- Task instructions -
Reproduce the listing below with every instance of "common name" switched to "vernacular name" and nothing else altered. Omit the pictures from your version.

- Provided data -
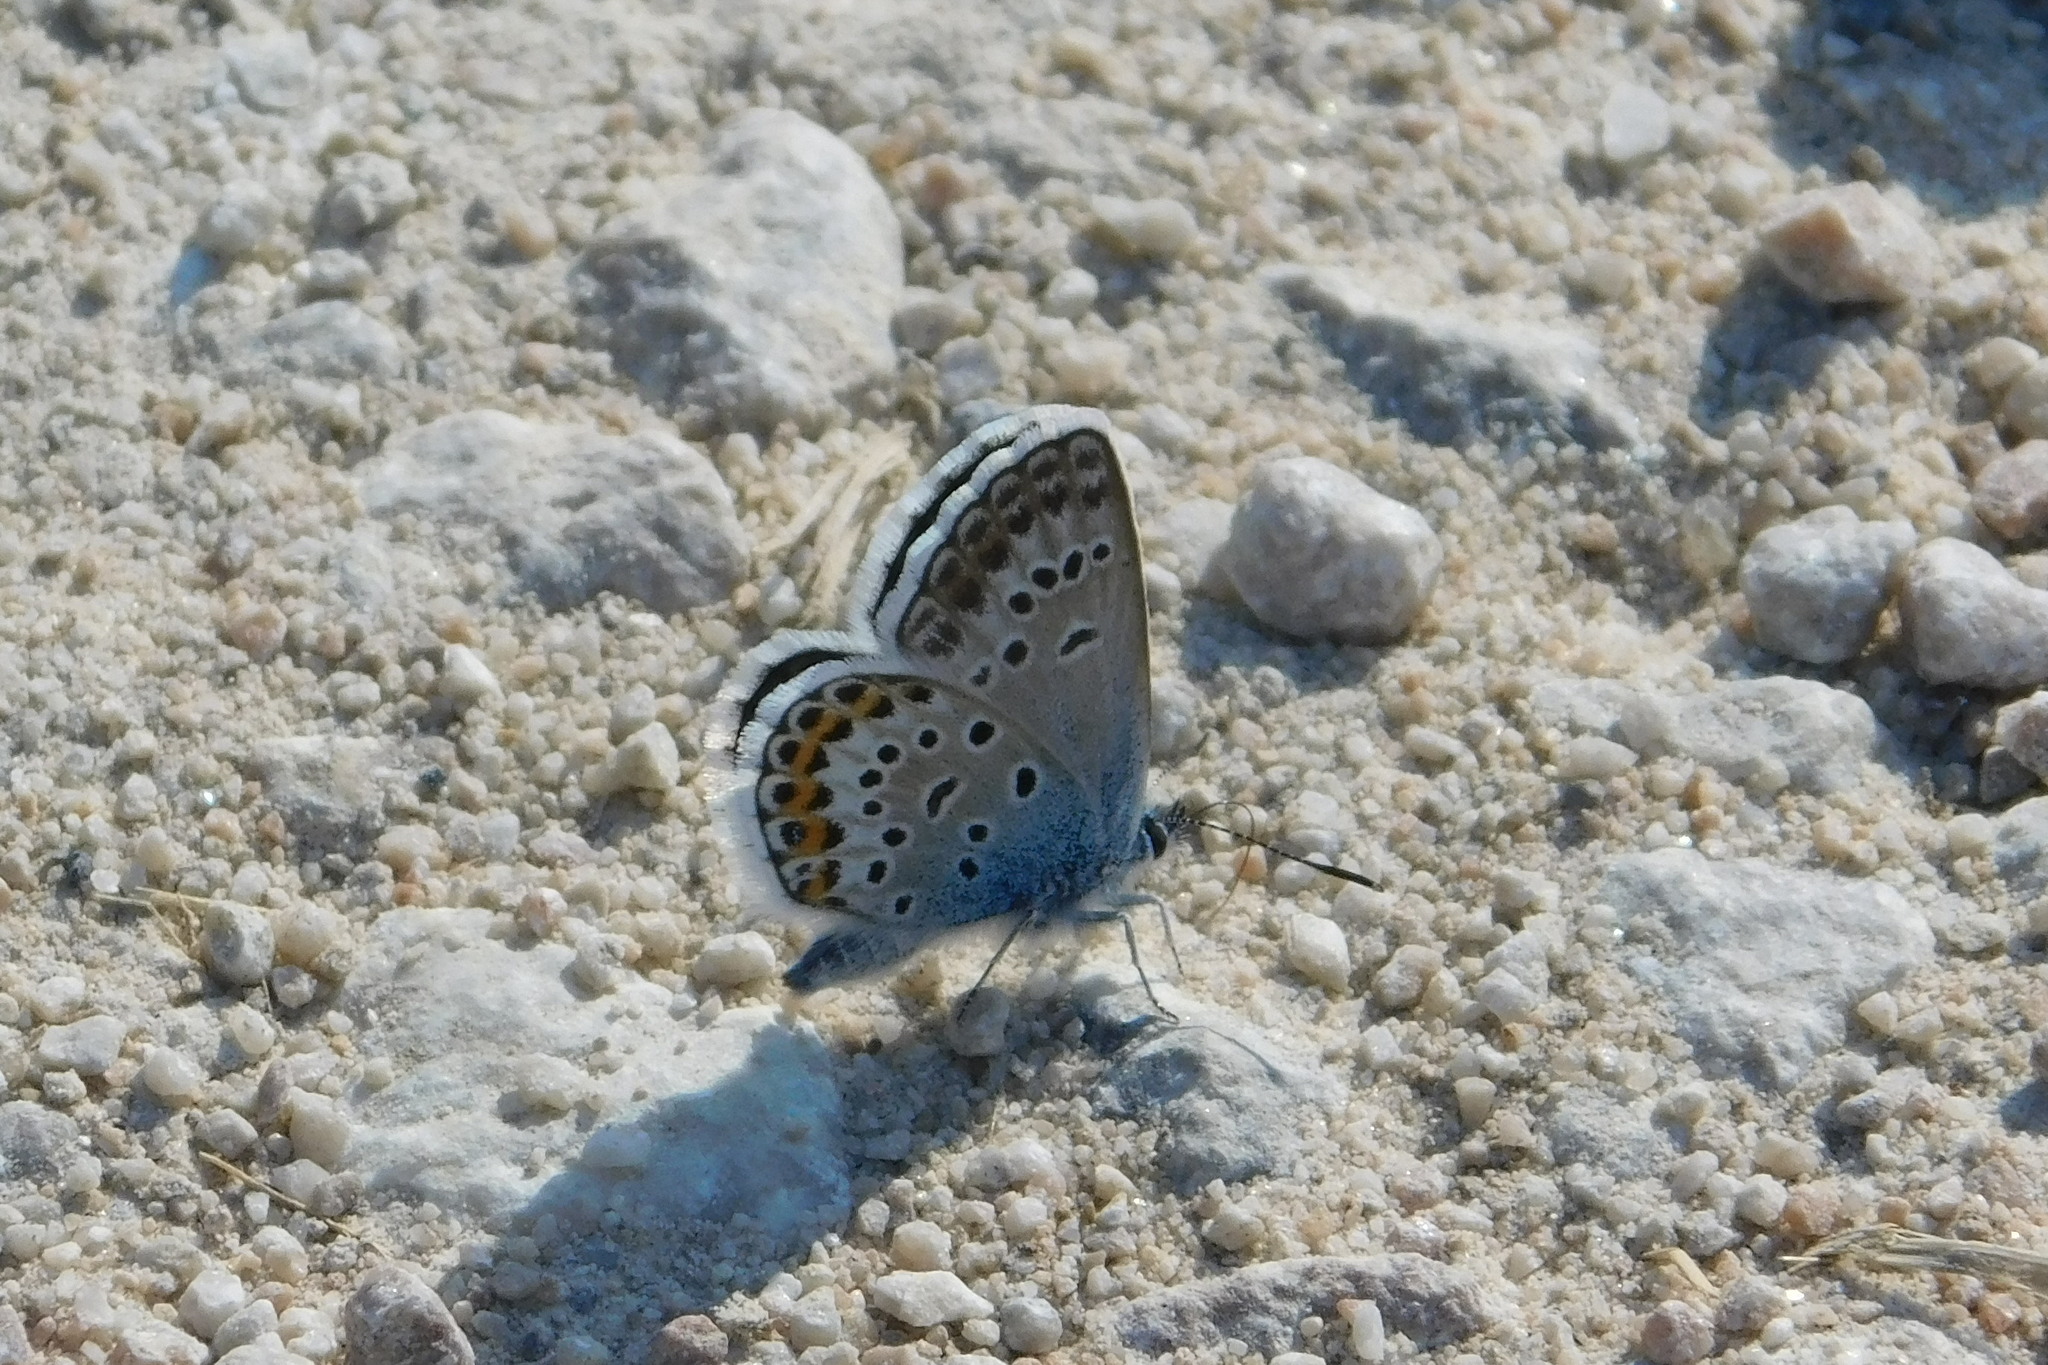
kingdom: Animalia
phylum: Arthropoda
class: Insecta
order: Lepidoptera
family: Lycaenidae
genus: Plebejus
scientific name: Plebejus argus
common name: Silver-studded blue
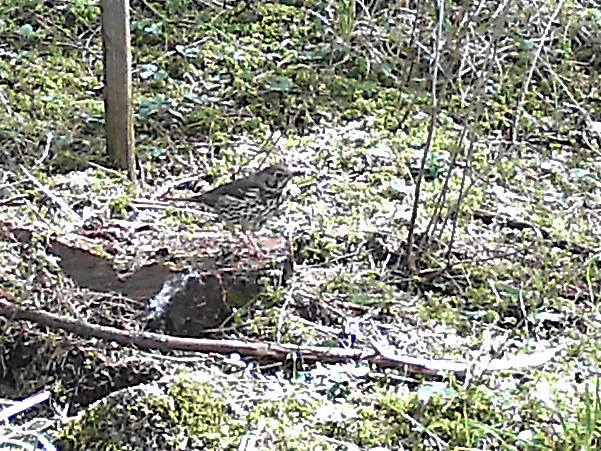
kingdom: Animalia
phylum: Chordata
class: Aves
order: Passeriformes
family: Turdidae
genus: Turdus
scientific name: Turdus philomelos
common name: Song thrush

- Solution below -
kingdom: Animalia
phylum: Arthropoda
class: Insecta
order: Lepidoptera
family: Lycaenidae
genus: Plebejus
scientific name: Plebejus argus
vernacular name: Silver-studded blue
kingdom: Animalia
phylum: Chordata
class: Aves
order: Passeriformes
family: Turdidae
genus: Turdus
scientific name: Turdus philomelos
vernacular name: Song thrush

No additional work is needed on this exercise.